Fluence is the amount of energy delivered to a given area.  The goal is to achieve a high enough fluence to destroy the key follicle components without damaging surrounding skin.  Higher fluences achieve better results, but also at the risk of greater thermal damage (burns or pigment changes).

The spot size is the area that a laser is capable of treating with each pulse.  Effective hair removal requires at least 3-5 mm.  Spot sizes and the depth of penetration have a positive correlation; the larger the spot size, the greater the depth of penetration, providing for more effective results with less risk of thermal damage.  Higher fluences may be used with smaller spot sizes, although the depth of penetration is less. Lasers for hair removal limit the amount of energy that can be used with the larger spot sizes, but an advantage is the greater depth of penetration for follicles that are deeper.

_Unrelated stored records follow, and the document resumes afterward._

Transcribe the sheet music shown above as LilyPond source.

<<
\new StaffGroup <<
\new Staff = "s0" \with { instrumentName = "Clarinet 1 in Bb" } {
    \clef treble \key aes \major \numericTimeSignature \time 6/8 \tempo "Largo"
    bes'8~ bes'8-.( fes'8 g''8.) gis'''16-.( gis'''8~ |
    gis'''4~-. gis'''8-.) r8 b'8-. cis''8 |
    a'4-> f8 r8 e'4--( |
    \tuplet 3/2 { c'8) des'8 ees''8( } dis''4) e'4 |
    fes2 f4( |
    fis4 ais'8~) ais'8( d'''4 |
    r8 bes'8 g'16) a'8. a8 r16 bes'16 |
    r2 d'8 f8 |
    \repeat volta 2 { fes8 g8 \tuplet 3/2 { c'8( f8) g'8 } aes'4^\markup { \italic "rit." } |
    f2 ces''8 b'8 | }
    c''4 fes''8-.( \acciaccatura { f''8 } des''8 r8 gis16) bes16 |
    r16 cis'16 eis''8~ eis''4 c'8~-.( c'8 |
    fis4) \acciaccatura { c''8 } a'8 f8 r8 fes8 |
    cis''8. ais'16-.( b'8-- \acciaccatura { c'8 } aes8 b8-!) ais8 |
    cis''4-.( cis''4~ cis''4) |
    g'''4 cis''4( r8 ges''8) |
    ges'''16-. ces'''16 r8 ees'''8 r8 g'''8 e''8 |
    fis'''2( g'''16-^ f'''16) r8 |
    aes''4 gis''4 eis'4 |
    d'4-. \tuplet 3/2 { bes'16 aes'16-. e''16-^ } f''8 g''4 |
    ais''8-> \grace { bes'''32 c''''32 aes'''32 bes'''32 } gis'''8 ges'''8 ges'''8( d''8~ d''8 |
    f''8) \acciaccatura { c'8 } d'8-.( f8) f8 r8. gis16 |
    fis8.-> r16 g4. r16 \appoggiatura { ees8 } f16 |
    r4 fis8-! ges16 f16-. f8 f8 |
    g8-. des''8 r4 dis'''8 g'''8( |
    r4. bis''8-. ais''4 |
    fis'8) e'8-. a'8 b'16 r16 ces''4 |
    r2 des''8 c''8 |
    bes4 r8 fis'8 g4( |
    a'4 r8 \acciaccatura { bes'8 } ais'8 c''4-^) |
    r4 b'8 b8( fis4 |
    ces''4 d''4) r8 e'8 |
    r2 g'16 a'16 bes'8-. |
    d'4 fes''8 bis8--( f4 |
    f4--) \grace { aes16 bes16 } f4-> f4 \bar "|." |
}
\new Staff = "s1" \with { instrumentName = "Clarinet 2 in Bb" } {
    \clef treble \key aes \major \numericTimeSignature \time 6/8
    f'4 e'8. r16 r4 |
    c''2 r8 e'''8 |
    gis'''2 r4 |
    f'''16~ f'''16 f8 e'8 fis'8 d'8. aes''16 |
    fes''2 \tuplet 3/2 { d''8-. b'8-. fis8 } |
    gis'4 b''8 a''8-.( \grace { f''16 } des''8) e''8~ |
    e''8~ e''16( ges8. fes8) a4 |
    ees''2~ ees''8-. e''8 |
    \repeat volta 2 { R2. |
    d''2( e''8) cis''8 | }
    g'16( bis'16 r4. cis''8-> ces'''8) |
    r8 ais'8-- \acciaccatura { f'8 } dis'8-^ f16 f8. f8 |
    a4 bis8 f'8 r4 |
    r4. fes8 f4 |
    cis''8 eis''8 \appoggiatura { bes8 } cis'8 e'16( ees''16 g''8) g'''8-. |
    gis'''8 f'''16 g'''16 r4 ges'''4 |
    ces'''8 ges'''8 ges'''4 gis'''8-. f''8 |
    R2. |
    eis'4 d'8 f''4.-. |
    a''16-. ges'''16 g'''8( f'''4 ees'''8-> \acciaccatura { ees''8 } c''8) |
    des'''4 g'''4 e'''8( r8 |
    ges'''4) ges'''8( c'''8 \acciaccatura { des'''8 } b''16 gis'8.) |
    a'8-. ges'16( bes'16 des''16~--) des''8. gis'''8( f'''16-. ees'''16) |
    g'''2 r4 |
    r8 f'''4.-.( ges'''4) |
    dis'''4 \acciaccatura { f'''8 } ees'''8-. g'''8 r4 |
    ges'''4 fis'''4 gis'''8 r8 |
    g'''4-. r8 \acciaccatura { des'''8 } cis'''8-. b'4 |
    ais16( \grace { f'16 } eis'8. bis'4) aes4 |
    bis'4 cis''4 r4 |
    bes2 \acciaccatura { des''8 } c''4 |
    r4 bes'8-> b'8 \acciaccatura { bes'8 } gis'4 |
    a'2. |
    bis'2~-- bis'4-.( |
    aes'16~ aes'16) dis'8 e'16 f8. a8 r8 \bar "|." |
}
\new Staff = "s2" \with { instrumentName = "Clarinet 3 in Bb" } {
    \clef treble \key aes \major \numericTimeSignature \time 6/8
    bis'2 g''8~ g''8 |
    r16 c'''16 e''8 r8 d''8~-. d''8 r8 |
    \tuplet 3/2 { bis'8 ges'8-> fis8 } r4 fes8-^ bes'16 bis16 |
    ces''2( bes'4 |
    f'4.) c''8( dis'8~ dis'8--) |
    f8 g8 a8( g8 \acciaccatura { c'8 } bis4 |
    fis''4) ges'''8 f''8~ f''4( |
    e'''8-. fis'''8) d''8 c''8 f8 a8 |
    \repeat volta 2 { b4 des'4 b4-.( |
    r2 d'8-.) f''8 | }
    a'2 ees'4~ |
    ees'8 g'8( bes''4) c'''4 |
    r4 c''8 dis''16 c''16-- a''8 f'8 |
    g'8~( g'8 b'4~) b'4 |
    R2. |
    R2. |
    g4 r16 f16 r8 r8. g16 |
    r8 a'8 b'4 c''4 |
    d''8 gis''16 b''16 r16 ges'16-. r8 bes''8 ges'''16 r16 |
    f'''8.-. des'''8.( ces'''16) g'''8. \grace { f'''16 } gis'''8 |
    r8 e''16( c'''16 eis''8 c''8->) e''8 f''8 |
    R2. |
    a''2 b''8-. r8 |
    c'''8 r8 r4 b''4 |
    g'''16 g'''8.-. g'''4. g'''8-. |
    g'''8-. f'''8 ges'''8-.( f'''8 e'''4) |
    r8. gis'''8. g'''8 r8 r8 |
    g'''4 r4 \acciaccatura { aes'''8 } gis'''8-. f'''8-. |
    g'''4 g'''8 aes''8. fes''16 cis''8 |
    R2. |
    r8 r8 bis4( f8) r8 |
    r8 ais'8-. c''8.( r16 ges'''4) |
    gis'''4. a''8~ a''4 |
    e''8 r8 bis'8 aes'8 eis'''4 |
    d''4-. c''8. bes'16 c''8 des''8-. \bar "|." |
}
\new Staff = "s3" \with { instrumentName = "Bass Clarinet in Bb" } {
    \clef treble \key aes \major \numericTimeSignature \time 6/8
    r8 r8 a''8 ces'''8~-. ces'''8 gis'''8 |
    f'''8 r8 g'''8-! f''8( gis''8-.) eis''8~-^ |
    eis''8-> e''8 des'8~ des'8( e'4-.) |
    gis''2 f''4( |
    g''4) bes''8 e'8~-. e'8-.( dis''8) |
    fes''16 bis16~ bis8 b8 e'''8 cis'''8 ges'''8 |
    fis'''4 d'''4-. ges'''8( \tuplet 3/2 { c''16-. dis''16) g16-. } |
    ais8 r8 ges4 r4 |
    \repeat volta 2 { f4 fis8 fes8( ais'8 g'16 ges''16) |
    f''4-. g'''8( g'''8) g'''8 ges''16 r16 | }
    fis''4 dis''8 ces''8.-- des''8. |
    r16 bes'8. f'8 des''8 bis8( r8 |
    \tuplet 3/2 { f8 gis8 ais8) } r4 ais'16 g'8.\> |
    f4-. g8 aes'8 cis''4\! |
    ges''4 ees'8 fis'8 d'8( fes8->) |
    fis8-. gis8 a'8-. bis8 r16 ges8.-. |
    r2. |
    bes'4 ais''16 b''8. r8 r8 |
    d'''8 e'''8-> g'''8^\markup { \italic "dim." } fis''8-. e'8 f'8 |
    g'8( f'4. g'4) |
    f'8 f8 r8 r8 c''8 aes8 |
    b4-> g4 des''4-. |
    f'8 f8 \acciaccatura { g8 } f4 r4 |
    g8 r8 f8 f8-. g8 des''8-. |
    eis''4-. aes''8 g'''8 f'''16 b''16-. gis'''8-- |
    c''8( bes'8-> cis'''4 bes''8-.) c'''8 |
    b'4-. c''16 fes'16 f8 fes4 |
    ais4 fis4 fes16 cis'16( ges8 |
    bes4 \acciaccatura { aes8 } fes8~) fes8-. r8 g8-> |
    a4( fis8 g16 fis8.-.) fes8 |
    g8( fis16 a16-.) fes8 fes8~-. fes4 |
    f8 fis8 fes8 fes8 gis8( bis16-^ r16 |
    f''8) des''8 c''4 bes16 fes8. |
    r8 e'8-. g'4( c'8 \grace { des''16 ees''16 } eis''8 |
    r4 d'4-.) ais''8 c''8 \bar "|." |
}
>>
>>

With over 70 different lasers on the market for hair removal, intricate understanding of physiology, medical factors, and laser physics is crucial in performing procedures.  Because lasers offer many different choices and settings for wavelength, pulse duration, fluence, and spot size, an experienced and highly trained physician at Cosmetic Laser Solutions performs all procedures.


Since a high level of heat is necessary to destroy the hair follicle, there are cooling mechanisms in lasers to prevent damage to the surrounding tissue.  If a chromophore, such as melanin, is heated beyond its capacity, the heat may diffuse into the surrounding structures and severe burns or pigment changes may result.  Cooling mechanisms not only prevent damage to the skin and its structures, but also provide for a more comfortable treatment experience with lower levels of pain and swelling while allowing the skin to be treated at higher levels for maximum results. There are several different types of cooling mechanisms that may be used with lasers.

Cryogen spray is a widely used method that delivers a cooling spray before and/or after every laser pulse.  It is consistently very effective and easy to use, but the cryogen may be expensive.  It is also possible to freeze or blister the skin if too much is used (cryogen is between -30 and -50° C), and it is even possible for it to hinder the effects of treatment if not used properly.

Air cooling is also an effective method of cooling, but requires a very large stand-alone machine, whereas cryogen may be built into the laser.  Air cooling can be somewhat less consistent in the amount of cooling with each laser pulse.

Contact cooling is effective, but requires a very experienced operator and can be difficult to use.  It consists of a cold, gliding hand-piece used over a gel.

Cooling gels, the least effective cooling mechanisms, are applied before and/or after treatment, and only provide short-term effectiveness.  They are messy to use and can easily be applied unevenly, therefore leading to inadequate cooling of the tissue.

Most lasers use contact, cryogen, or air cooling since these mechanisms offer minimal adverse effects with more consistent results.  Some of the mechanisms are much more difficult to use and require an experienced physician.  Dr. Goldboss has performed over 10,000 laser procedures and continues to perform all the procedures at Cosmetic Laser Solutions.